Mobile phone users in Europe could face higher domestic charges if the European Union forces telecom companies to limit the costs of international calls, an industry group statement, quoted by an Associated Press report, said.
'It could be foreseen that the rate of the decrease of the domestic tariffs will stall, or stop altogether,' Aoife Sexton, acting head of regulatory affairs of the GSM Association, which represents more than 700 cell phone operators around the world, was quoted in the statement as saying.
The Associated Press report said the industry is opposing a bill before the European Parliament that would cap roaming charges for mobile phone calls made abroad within the EU, by imposing a ceiling at 40 euro cents ($0.54) per minute for an outgoing call and 15 euro cents ($0.20) per minute for an incoming call.

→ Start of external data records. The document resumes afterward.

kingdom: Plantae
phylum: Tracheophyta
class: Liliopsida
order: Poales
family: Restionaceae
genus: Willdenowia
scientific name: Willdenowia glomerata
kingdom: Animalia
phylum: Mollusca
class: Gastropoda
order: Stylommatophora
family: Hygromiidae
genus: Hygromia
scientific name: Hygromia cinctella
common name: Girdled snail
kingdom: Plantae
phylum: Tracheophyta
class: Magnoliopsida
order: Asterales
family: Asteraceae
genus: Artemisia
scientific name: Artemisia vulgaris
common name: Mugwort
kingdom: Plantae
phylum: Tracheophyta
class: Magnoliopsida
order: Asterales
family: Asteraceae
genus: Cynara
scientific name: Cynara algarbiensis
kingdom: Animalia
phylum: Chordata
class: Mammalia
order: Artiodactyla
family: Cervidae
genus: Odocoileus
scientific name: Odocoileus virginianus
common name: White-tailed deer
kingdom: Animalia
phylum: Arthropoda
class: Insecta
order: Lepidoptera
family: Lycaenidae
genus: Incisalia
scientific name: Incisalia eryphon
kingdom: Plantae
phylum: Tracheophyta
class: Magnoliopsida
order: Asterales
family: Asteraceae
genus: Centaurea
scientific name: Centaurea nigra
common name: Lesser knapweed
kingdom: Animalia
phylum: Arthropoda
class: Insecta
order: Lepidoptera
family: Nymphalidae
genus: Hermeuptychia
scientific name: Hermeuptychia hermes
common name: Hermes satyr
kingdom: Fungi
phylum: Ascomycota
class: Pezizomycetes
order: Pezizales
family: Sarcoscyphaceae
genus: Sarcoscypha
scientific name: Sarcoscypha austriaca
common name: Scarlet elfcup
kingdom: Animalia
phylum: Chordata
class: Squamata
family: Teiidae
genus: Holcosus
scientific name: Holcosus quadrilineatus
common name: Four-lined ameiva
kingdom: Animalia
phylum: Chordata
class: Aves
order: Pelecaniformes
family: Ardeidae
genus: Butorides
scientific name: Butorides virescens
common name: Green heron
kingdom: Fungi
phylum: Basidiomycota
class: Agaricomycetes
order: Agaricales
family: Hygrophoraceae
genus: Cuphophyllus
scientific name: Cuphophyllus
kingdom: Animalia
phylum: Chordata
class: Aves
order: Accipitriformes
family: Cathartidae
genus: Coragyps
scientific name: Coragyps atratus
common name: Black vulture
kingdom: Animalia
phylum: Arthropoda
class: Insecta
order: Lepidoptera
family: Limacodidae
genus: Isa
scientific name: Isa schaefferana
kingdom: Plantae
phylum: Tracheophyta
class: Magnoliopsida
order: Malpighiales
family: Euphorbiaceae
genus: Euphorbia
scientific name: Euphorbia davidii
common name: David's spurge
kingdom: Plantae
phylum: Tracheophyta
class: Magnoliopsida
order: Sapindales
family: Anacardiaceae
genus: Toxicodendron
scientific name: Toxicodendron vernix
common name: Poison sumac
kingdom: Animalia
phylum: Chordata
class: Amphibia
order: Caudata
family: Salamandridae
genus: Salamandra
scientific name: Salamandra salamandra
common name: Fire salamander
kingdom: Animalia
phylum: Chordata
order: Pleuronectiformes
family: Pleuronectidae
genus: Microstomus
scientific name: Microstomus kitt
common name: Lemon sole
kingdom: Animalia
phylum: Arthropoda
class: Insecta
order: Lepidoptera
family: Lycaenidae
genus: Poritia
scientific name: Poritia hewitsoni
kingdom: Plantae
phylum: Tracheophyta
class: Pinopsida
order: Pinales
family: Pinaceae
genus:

Sexton cited a study conducted for the industry which said the proposed EU legislation would cut operators' annual retail revenues from roaming by more than half, from 5 billion euros ($6.8 billion) to 2.4 billion euros ($3.3 billion), the report said.
The European Commission introduced the bill to curb roaming charges, claiming network providers are reaping massive profits from inflated prices for calls from one EU nation to another, the Associated Press report added.
The EU's executive body aimed to slash roaming fees by as much as 70%, it added.
Last week, the European Parliament's industry committee went further, suggesting still lower caps in the cost of cross-border calls.If those suggestions are passed by the full parliament next month and approved by governments of the 27 EU nations in June, Sexton warned phone companies could be forced to operate roaming networks at a loss, harming investment and competition, the report further said.